Somewhere between Abbotsgate and Taunton, as Phillips chattered on and the car brushed through narrow lanes, both his earlier lives were ending. The layers of what he had been—a son, a brother, an only partly honest husband, a selfishly happy exile, an absent landowner—were all stripped away now, and he was left just as a man like any other.

All the skills and weaknesses that he had known or discovered in himself, used or hidden, all the advantages he’d been born to and the deceits he had pursued, meant nothing, faced with the unknown question of what kind of man, what kind of soldier, he would be. But then he reflected that it was much more likely, now that he had made his grand gesture, that the war would be over in six months, and he would be stuck in a Whitehall office in the country he had worked so hard to leave, stamping requisition forms eight hours a day.





CHAPTER SEVENTEEN


Frank, Huntingdon,

Winter 1915


THE ARMY HAS MORE FORMS than it does bullets. Forms to say you haven’t got a squint or a crooked spine or an undescended whatnot. Forms for next of kin, forms for summer uniforms (other ranks, cotton, medium), and, eventually, when they’d taken Hercules from me, regulations having changed, a form for Machine, Folding, General Service, Twenty-four-inch, Frame No. 211567. I called her Nora.
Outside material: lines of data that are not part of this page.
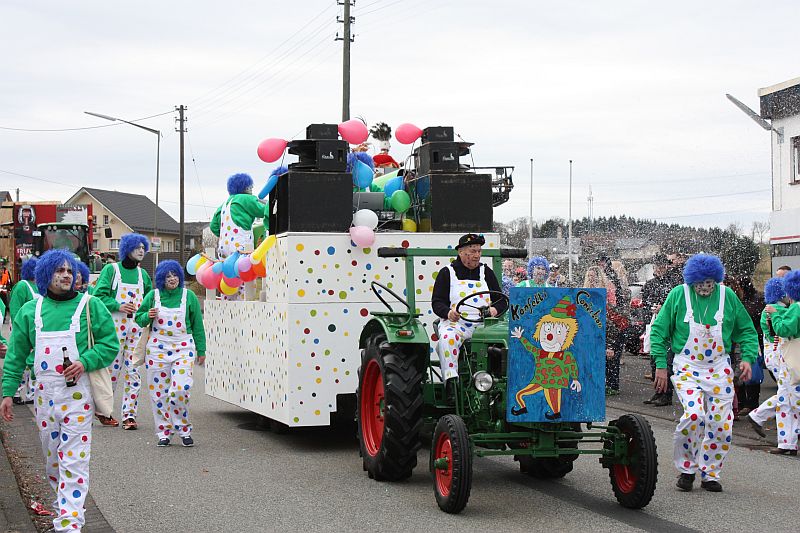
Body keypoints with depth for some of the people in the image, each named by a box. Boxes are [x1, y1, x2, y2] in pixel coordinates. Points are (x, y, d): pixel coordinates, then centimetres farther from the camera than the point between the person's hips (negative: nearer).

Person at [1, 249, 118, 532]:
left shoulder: (90, 305, 1)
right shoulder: (30, 311, 10)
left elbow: (110, 344, 1)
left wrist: (85, 362, -16)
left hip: (77, 393, -4)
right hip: (44, 392, 4)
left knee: (73, 460, -8)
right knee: (52, 458, 13)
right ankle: (64, 504, 30)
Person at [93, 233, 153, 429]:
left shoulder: (142, 273, 15)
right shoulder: (111, 269, -1)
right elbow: (99, 296, -7)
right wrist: (118, 306, -18)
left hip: (137, 327, 5)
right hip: (115, 325, -5)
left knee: (133, 371, 1)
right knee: (113, 368, -2)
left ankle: (129, 414, 4)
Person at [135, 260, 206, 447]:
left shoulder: (189, 296, 3)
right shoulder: (153, 296, 5)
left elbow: (198, 325, 9)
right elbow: (139, 318, 14)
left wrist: (201, 351, 10)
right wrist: (148, 316, -9)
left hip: (183, 349, -2)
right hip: (158, 349, 2)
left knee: (181, 389, -14)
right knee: (159, 392, 2)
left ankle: (184, 430, 3)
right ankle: (163, 432, 14)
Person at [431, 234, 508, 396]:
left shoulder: (486, 272, 19)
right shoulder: (447, 273, 12)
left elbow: (502, 301, 16)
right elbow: (437, 302, 6)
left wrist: (495, 309, -9)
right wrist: (448, 312, -17)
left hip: (483, 324, 2)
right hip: (455, 323, -2)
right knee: (447, 338, -37)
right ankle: (450, 380, -41)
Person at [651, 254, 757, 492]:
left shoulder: (727, 295, 1)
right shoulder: (678, 295, -4)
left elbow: (747, 330, 11)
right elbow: (659, 331, 1)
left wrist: (748, 357, -5)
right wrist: (661, 365, -5)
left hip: (719, 368, 3)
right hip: (687, 367, -3)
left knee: (721, 423, -2)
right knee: (693, 414, -21)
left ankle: (710, 473, 16)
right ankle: (686, 468, 0)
I set off to a new life in September 1915—my second new life, really, London having been my first. Hercules went in the luggage compartment. There was nothing to see from the train: good flat cycling country north of London, but not much else. So my mind turned on this and that, including a bit of guilt that I hadn’t gone home to see the old man, but I told myself it was only training, there was no actual fighting yet.
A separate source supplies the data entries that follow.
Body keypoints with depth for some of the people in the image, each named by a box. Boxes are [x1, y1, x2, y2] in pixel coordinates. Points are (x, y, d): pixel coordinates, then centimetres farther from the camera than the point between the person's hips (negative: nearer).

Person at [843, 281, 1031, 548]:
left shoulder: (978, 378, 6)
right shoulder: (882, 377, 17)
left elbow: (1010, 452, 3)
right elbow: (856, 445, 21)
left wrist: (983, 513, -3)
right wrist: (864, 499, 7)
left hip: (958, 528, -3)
I arrived feeling tired and a bit blue, and a bit of a civilian when I saw all the lads in khaki drilling on the square. But then a soldier approached and you could have knocked me down with a feather. It was Isaac, holding his cycle upright and firmly, not clutching it as I did, saluting the sergeant in the approved manner. I had yet to learn this, and it took me a while. Hercules would always wobble the minute I held him with one hand and raised the other. Nora was worse. The more senior the officer, the greater the wobble.